O Supremo Tribunal Federal (STF) iniciou o julgamento da Ação Declaratória de Constitucionalidade (ADC) nº 80, que discute a possibilidade de adoção de critérios objetivos para a concessão da gratuidade de justiça. A controvérsia envolve os §§ 3º e 4º do art. 790 da Consolidação das Leis do Trabalho (CLT), alterados pela Reforma Trabalhista (Lei nº 13.467/2017), e poderá resultar na fixação de parâmetros mais definidos para a verificação da hipossuficiência econômica, com potencial impacto em todos os ramos do Judiciário.

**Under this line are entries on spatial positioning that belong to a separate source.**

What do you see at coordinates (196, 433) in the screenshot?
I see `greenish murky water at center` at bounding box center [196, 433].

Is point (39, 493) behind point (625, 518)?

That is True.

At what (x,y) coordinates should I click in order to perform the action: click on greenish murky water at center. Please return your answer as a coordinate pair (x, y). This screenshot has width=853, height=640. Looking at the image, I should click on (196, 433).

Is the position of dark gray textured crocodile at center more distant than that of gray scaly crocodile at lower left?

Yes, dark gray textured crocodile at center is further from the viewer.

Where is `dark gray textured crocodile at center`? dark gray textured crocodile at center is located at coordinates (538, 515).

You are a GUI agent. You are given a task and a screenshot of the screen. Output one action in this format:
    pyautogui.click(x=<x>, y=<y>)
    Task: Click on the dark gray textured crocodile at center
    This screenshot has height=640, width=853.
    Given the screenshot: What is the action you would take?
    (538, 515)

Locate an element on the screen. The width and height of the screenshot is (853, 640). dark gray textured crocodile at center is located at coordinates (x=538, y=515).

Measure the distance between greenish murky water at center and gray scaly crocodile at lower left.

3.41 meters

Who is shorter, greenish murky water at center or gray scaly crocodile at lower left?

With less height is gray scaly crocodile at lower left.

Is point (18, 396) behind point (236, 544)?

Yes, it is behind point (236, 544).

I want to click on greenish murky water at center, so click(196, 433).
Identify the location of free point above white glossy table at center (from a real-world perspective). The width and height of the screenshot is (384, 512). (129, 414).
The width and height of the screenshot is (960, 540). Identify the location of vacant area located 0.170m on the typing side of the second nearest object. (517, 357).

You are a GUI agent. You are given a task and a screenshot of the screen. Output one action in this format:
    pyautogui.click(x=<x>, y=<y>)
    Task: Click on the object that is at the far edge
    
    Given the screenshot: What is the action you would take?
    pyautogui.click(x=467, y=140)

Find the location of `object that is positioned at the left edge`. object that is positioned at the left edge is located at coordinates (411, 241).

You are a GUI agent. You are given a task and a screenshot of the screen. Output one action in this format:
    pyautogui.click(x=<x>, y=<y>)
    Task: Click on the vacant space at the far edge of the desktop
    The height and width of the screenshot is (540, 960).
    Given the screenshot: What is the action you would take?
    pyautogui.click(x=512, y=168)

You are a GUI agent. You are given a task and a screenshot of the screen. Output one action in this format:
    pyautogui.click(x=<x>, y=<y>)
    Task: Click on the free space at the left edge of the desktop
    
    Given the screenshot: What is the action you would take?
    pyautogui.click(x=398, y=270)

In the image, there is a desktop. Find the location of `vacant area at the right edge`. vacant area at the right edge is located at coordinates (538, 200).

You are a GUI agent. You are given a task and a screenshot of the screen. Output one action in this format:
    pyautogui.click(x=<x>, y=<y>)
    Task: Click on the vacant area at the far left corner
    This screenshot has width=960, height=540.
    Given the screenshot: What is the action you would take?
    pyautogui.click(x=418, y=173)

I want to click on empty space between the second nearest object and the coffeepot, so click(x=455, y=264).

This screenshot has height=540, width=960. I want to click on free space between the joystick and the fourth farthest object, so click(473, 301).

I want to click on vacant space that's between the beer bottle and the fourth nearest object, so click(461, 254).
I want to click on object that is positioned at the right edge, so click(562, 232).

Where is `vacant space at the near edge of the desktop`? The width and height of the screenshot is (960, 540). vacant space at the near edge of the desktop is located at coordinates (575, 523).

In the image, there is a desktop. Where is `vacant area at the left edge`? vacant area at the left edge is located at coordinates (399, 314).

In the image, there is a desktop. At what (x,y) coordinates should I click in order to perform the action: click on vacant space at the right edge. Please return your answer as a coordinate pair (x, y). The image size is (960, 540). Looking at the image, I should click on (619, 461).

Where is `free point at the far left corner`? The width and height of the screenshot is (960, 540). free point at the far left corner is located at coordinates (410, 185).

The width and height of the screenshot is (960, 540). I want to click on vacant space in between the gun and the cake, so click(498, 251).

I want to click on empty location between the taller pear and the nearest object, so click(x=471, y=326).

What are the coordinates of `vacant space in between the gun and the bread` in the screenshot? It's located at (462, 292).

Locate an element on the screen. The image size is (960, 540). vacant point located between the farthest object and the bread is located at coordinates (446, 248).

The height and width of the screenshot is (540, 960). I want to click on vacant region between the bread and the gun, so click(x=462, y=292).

No âmbito do Superior Tribunal de Justiça (STJ), por sua vez, a matéria foi recentemente enfrentada sob o rito dos recursos repetitivos (Tema 1.178), com acórdão publicado em 18 de março de 2026. Em síntese, a Corte Especial consolidou orientação de a análise do pedido de gratuidade deve ser realizada de forma individualizada, não sendo possível o indeferimento imediato com base exclusivamente em critérios objetivos, como a renda, embora tais elementos possam ser considerados como complemento à avaliação do magistrado.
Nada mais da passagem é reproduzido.